Bye Bye Yooz !

La marque marocaine de tablettes créée par Disway,  il y a un peu plus de quatre ans tire sa révérence. Selon nombre de spécialistes, les produits de la marque ne seraient pas compétitifs.

Après avoir investi un segment alors encore déserté par les géants de l’électronique, Yooz s’est vite fait rattrapée par ces derniers. Les Samsung et autres Huawei sont venus bousculer Disway sur le segment entrée de gamme en opérant un «down-scalling» inattendu avec des produits de grande qualité et à petits prix (entre 1.000 et 1.500 DH).
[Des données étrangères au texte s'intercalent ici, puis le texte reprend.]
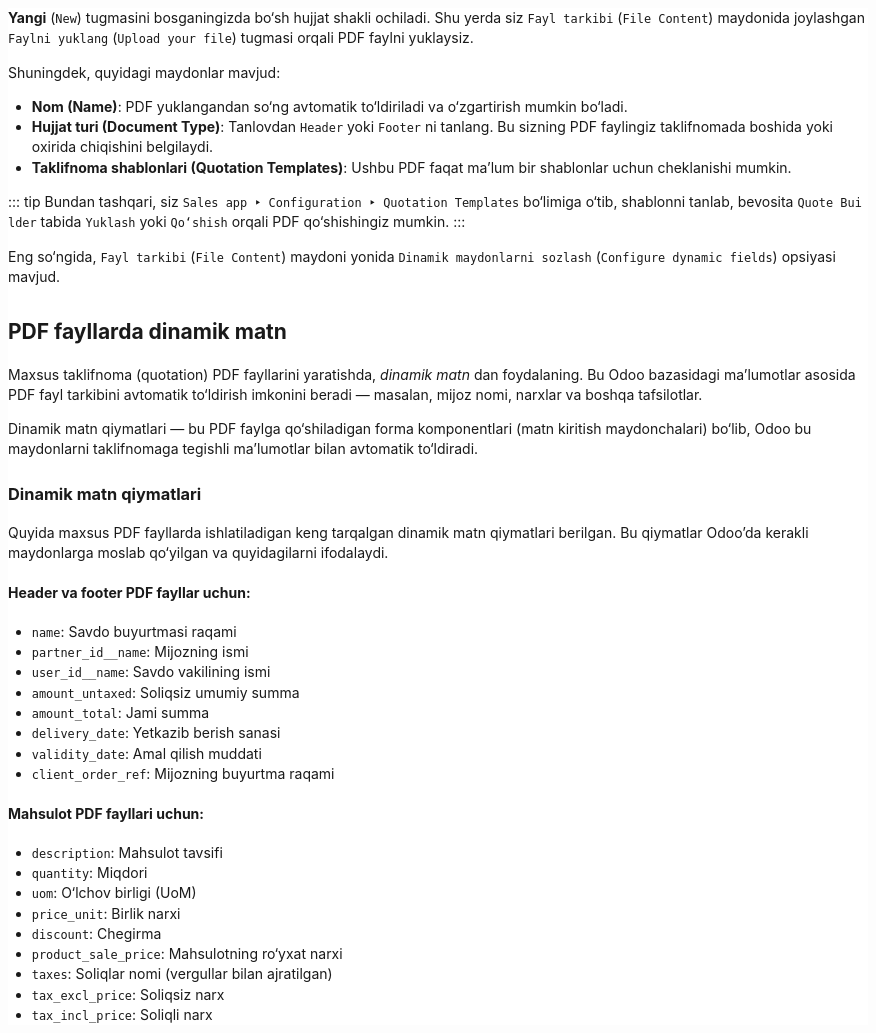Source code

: **Yangi** (`New`) tugmasini bosganingizda bo‘sh hujjat shakli ochiladi. Shu yerda siz `Fayl tarkibi` (`File Content`)
maydonida joylashgan `Faylni yuklang` (`Upload your file`) tugmasi orqali PDF faylni yuklaysiz.

Shuningdek, quyidagi maydonlar mavjud:

- **Nom (Name)**: PDF yuklangandan so‘ng avtomatik to‘ldiriladi va o‘zgartirish mumkin bo‘ladi.
- **Hujjat turi (Document Type)**: Tanlovdan `Header` yoki `Footer` ni tanlang. Bu sizning PDF faylingiz taklifnomada
  boshida yoki oxirida chiqishini belgilaydi.
- **Taklifnoma shablonlari (Quotation Templates)**: Ushbu PDF faqat ma’lum bir shablonlar uchun cheklanishi mumkin.

::: tip
Bundan tashqari, siz `Sales app ‣ Configuration ‣ Quotation Templates` bo‘limiga o‘tib, shablonni tanlab, bevosita
`Quote Builder` tabida `Yuklash` yoki `Qo‘shish` orqali PDF qo‘shishingiz mumkin.
:::

Eng so‘ngida, `Fayl tarkibi` (`File Content`) maydoni yonida `Dinamik maydonlarni sozlash` (`Configure dynamic fields`)
opsiyasi mavjud.

## PDF fayllarda dinamik matn

Maxsus taklifnoma (quotation) PDF fayllarini yaratishda, *dinamik matn* dan foydalaning. Bu Odoo bazasidagi ma’lumotlar
asosida PDF fayl tarkibini avtomatik to‘ldirish imkonini beradi — masalan, mijoz nomi, narxlar va boshqa tafsilotlar.

Dinamik matn qiymatlari — bu PDF faylga qo‘shiladigan forma komponentlari (matn kiritish maydonchalari) bo‘lib, Odoo bu
maydonlarni taklifnomaga tegishli ma’lumotlar bilan avtomatik to‘ldiradi.

### Dinamik matn qiymatlari

Quyida maxsus PDF fayllarda ishlatiladigan keng tarqalgan dinamik matn qiymatlari berilgan. Bu qiymatlar Odoo’da kerakli
maydonlarga moslab qo‘yilgan va quyidagilarni ifodalaydi.

#### Header va footer PDF fayllar uchun:

- `name`: Savdo buyurtmasi raqami
- `partner_id__name`: Mijozning ismi
- `user_id__name`: Savdo vakilining ismi
- `amount_untaxed`: Soliqsiz umumiy summa
- `amount_total`: Jami summa
- `delivery_date`: Yetkazib berish sanasi
- `validity_date`: Amal qilish muddati
- `client_order_ref`: Mijozning buyurtma raqami

#### Mahsulot PDF fayllari uchun:

- `description`: Mahsulot tavsifi
- `quantity`: Miqdori
- `uom`: O‘lchov birligi (UoM)
- `price_unit`: Birlik narxi
- `discount`: Chegirma
- `product_sale_price`: Mahsulotning ro‘yxat narxi
- `taxes`: Soliqlar nomi (vergullar bilan ajratilgan)
- `tax_excl_price`: Soliqsiz narx
- `tax_incl_price`: Soliqli narx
Pourtant, les débuts de Yooz comportaient tous les ingrédients de la success story. Dévoilant les chiffres du premier semestre d’activité 2014, Disway avait avancé que sa marque Yooz était déjà troisième sur le marché des tablettes derrière les incontournables géants Samsung et Apple, selon le distributeur de produits électroniques. Et ce, au moment où ce dernier venait de lancer sa troisième vague de produits comprenant des smartphones et des téléviseurs Yooz. Avec 20.000 tablettes écoulées durant le premier semestre, Hakim Belmaâchi, président du directoire de Disway, estimait alors qu’il n’était pas loin de l’objectif de 40.000 tablettes vendues dans l’année et se félicitait de l’adoption par les geeks de sa marque. Au bout du compte à la fin de la première année pleine d’activité, ce seront quelque 30.000 tablettes qui seront écoulées.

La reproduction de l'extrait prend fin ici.